I would like to know precisely how you come to this conclusion.

I think if you actually knew any person who suffered from years of debilitating, smoking-related illness before they died, you’d change your tune pretty fucking quick.

I believe it is because both cardiovascular disease and cancer are more frequent in smokers than in other people. Hence they lose more years to it than a non-smoking group.

For example, imagine a group of people characterized by a mutation that makes them extremely susceptible to cancer, with an average lifespan of about 38. If you could discover a way to cure that susceptibility, they would gain about 40 years of average lifespan. While cancer would still only subtract 3 years from the overall population.

I find your condescension insulting. I’ve met smokers and non smokers. Are the non smokers who live to 86 and end up in a nursing home for three years or the person who lives long enough to develop alzheimers disease really better off than the person who died in seven months from lung cancer? By age 85 almost half of people have alzheimers disease, that is only 20% for people age 80.

Staying alive as long as possible is not always a laudable goal. The body fails with age and everyone gets sick and dies in this life. I don’t know a ton about it, but morbidity is more important to me than mortality, especially when mortality just means dying at 79 instead of 82.

Yes but heart disease and cancer are far and away the top two killers.

Stroke is in the top five, but not as big. Either way the combo of heart disease, cancer and stroke makes up about ~60% of all causes of death. So it isn’t just smokers who die from these disorders.

My point fundamentally is I do not think dying at 78 from lung cancer is a travesty but living to 85 and developing alzheimers or ending up totally disabled is a success. The body fails with age, the longer you live the more parts of it will fail.

http://www.sciencedirect.com/science/article/pii/S0954611103914466

I don’t understand your point. Smoking is a direct factor in causing heart disease, cancer and stroke. It knocks off 10 years of life expectancy AND makes those end years much much much worse.

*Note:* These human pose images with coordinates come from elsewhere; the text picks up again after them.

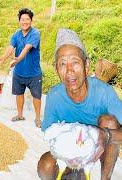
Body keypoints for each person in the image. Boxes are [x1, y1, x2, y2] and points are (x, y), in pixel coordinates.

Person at [37, 28, 122, 180]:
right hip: (73, 150)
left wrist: (106, 135)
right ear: (57, 69)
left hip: (99, 147)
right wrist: (72, 150)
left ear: (87, 66)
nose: (69, 71)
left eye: (75, 62)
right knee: (46, 166)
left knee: (109, 121)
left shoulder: (104, 92)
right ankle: (79, 172)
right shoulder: (54, 96)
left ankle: (105, 178)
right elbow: (49, 133)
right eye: (62, 64)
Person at [0, 8, 42, 127]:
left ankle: (37, 118)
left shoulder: (35, 33)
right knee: (19, 94)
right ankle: (20, 115)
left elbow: (27, 49)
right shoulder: (16, 34)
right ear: (19, 21)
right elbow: (11, 47)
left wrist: (17, 60)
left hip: (34, 73)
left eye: (27, 19)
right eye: (22, 19)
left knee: (36, 96)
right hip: (19, 72)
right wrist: (3, 58)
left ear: (31, 21)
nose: (25, 22)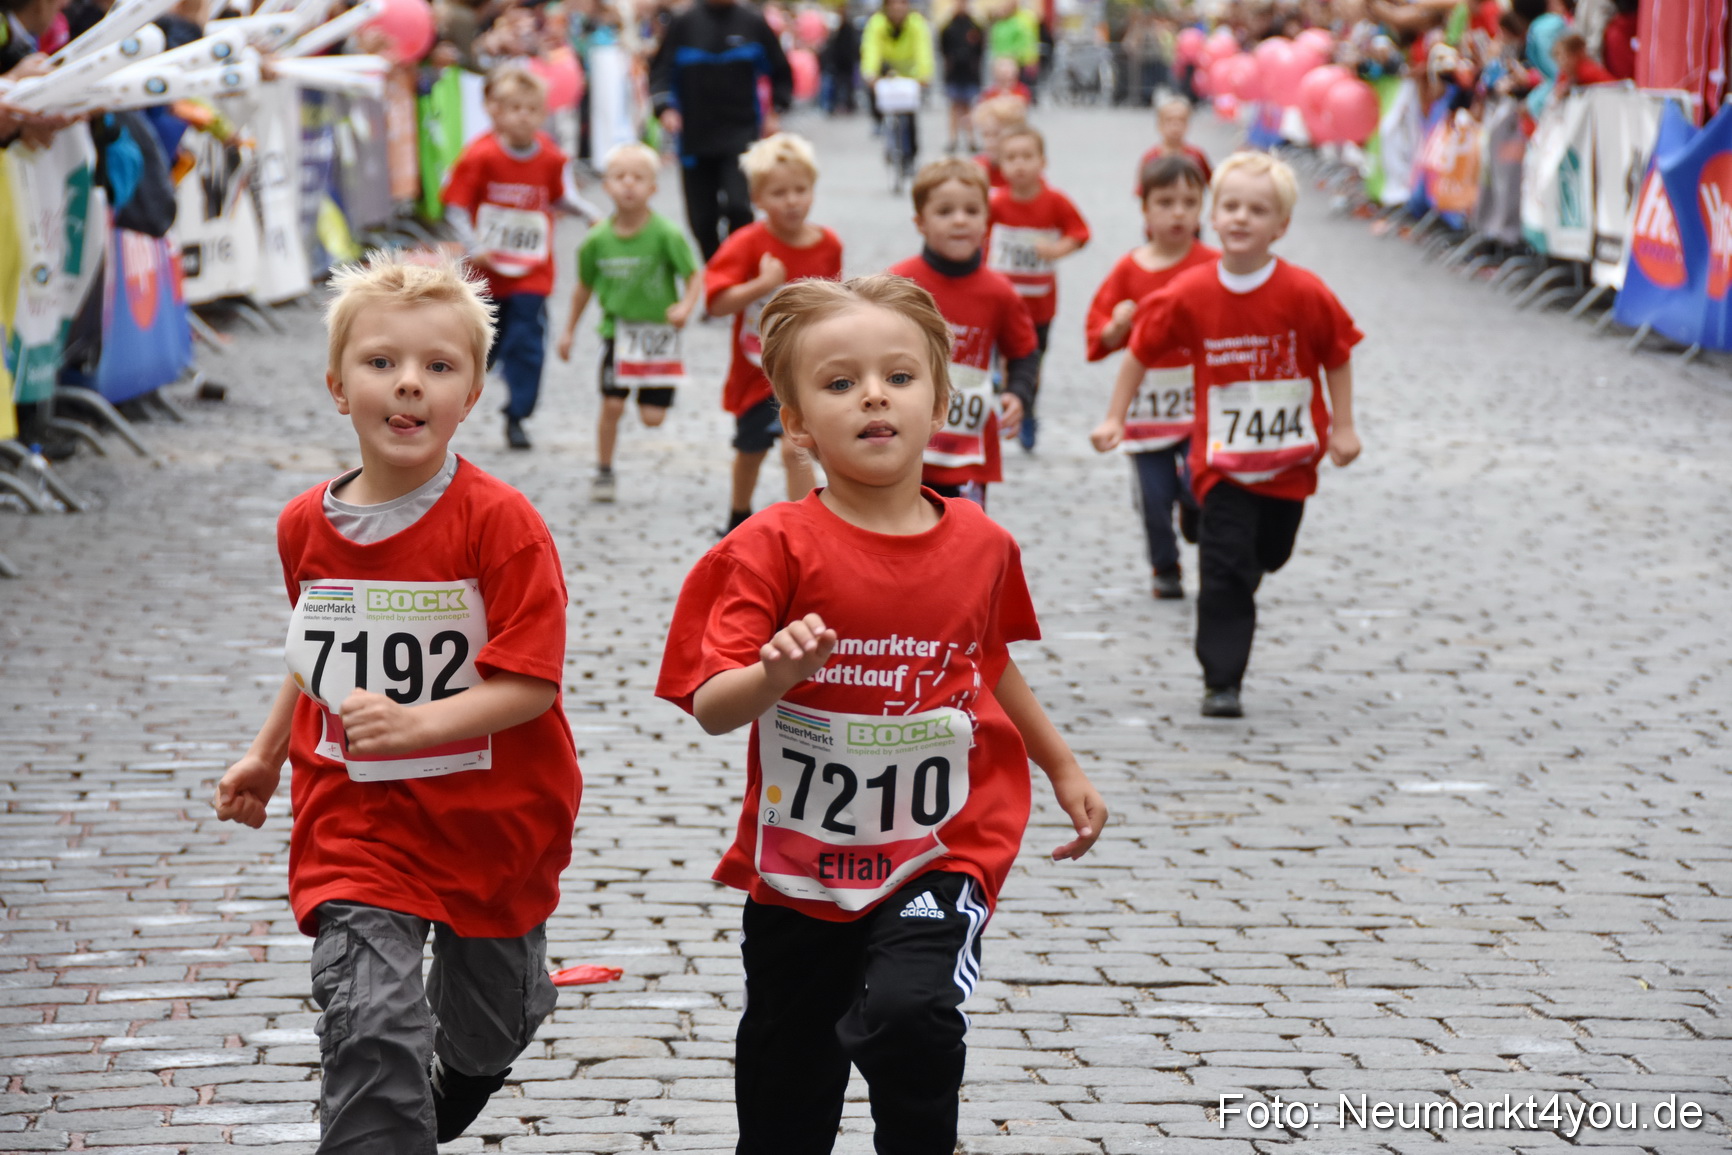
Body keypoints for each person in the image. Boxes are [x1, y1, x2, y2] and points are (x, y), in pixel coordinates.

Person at [655, 272, 1106, 1155]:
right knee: (788, 1094)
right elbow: (712, 705)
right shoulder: (767, 547)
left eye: (899, 377)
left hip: (940, 846)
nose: (873, 395)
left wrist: (1061, 765)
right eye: (838, 382)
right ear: (794, 423)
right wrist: (773, 676)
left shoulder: (983, 543)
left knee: (913, 1013)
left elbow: (988, 659)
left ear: (940, 401)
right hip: (800, 869)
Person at [211, 254, 582, 1151]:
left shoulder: (501, 524)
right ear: (339, 388)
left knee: (491, 1025)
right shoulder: (306, 524)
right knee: (370, 1021)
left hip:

A recent Swedish study found that 50% of smokers will develop COPD. COPD is a horrible horrible way to go; you basically slowly drown in your own lung secretions over a period of months/years until you die.

An anonymous doctor with a nicotine addiction as a “cite”?

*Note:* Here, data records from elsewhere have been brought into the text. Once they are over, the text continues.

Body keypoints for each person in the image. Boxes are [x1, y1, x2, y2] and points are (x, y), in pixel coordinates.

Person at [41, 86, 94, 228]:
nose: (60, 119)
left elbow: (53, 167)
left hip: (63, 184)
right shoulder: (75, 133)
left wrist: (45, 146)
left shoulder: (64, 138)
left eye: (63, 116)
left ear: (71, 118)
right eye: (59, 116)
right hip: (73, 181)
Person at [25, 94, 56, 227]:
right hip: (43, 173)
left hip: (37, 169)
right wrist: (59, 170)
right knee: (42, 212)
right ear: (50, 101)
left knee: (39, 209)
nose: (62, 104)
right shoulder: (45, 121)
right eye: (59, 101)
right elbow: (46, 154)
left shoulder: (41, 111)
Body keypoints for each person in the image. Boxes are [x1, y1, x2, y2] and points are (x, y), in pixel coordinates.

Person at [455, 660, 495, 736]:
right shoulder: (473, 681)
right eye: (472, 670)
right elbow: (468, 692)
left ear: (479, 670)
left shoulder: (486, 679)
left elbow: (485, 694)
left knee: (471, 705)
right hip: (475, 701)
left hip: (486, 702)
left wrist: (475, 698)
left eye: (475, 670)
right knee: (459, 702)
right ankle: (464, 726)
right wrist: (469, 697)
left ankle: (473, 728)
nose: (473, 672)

Yes, smoking is that bad - and if someone lived to the ripe old age of 90 while being a chain smoker, they’re probably an anomaly who would have lived even longer without cigarettes.

There’s been studies that find that the quality of life of a non-smoking 86 year old is roughly equivalent to a 71 year old smoker.

I’m pretty sure you don’t know much about it, which is why I asked the question of why you think that smokers are getting some kind of mild benefit from dying younger, which you seem to think means dying quicker. I think staying healthy is a laudable goal, and as a general rule, smokers will have a significantly fewer healthy years.

You understand the distinction?

Only 67% of smokers will die of a smoking-related illness. That means that one-third of all smokers will die of something unrelated, which explains George Burns, and your chain-smoking grandma who lived to 93.

But that also means that if you smoke, there is a two-in-three chance that it will cause your death. Does it really make sense to do something that kills two out of every three people who do it?

You mean, is there any real significant harm in lighting up one cigar a year? No.

Since cigars and pipes arent inhaled, you can likely smoke one a day, as long as your dentist checks you mouth twice a year.

But is smoking two packs of ciggies daily deadly? Yes, very.

Yes, some people survive into their 80s even while being smokers. Some people survive playing Russian roulette. A couple of people have survived falling out of a airplane without a parachute. Doesnt mean it’s safe.

Hardly, got a cite?

No, nicotine has possible benefits. Smoking has none.

Piling on the tobacco companies?

Trust me, your one cigar a year, isn’t keeping them in business.